Defenses for doctors. “Embarrass Democrats into stopping their fight against medical-malpractice reform and instead provide safe-harbor defenses for doctors so they don’t have to order a CT scan whenever, as one hospital administrator put it, someone in the emergency room says the word head.” Eliminating unneeded lab tests, CT scans and MRIs could cut more billions.
The core problem
You must have electricity and can’t go elsewhere, are stuck with a sole provider. Your health care situation isn’t much different. You have whatever insurance your employer chooses, can only use certain hospitals or doctors. Most of us “are powerless buyers in a seller’s market where the only sure thing is the profit of the sellers.” But unlike with the electric company, no regulator caps hospital profits. “Unless you have Medicare, the health care market is not a market at all. It’s a crapshoot.”

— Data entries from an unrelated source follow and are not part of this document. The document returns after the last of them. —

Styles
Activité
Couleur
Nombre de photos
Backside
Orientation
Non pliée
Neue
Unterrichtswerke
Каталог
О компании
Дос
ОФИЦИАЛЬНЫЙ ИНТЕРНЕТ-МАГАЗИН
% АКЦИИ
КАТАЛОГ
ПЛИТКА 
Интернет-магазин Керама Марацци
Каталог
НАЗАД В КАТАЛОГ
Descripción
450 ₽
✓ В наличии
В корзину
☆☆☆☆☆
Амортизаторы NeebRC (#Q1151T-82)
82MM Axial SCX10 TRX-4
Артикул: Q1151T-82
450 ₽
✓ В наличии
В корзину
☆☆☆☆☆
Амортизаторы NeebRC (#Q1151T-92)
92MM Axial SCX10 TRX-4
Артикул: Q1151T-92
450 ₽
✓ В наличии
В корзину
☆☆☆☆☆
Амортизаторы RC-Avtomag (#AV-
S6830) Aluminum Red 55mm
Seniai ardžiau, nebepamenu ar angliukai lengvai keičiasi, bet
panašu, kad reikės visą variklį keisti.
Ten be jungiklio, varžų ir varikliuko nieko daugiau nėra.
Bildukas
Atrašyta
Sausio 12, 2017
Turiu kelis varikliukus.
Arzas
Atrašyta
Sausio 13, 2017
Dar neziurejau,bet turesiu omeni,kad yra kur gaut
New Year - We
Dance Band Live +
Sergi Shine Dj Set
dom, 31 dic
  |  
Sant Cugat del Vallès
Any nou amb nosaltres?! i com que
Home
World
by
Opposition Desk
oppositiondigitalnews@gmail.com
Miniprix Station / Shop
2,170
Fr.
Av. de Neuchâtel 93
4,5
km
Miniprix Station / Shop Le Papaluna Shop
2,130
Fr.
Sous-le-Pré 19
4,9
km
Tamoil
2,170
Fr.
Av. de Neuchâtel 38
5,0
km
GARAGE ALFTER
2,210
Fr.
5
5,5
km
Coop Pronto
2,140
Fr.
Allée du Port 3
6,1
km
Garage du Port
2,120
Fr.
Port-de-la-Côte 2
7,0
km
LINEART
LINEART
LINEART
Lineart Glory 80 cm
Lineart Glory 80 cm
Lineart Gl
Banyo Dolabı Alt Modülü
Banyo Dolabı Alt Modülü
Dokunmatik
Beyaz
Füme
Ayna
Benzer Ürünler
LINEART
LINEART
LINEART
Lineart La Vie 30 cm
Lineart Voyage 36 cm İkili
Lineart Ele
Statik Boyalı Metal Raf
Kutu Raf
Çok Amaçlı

“The real issue isn’t whether we have a single payer or multiple payers. It’s whether whoever pays has a fair chance in a fair market.” We don’t have to scrap our system and aren’t likely to, but can significantly reduce the $750 billion we overspend. “Put simply, the bills tell us that this is not about interfering in a free market. It’s about facing the reality that our largest consumer product by far—one-fifth of our economy—does not operate in a free market.”
The Affordable Care Act (Obamacare) does good work around the edges of the core problem. It restricts abusive hospital bill collecting, forces insurers to explain policies in plain English, and puts the insurance umbrella over millions more Americans, a historic breakthrough. But nothing in the act addresses health care costs. Republican opposition eliminated comparative effectiveness, remember. Three of the best things about Obamacare, prohibiting exclusions for pre-existing conditions, restrictions on co-pays for preventive care and the end of annual or lifetime payout caps, will cause insurance premiums to rise. Obamacare changed the rules related to who pays for what, but hasn’t done much to change the prices we pay.
“We’ve enriched the labs, drug companies, medical device makers, hospital administrators and purveyors of CT scans, MRIs, canes and wheelchairs. Meanwhile, we’ve squeezed the doctors who don’t own their own clinics, don’t work as drug or device consultants or don’t otherwise game a system that is so gameable. And of course, we’ve squeezed everyone outside the system who gets stuck with the bills.”
Following the money shows that we’ve let the big health care moneymakers control the debate, keeping us from seeing the main issue: all the prices are too damn high.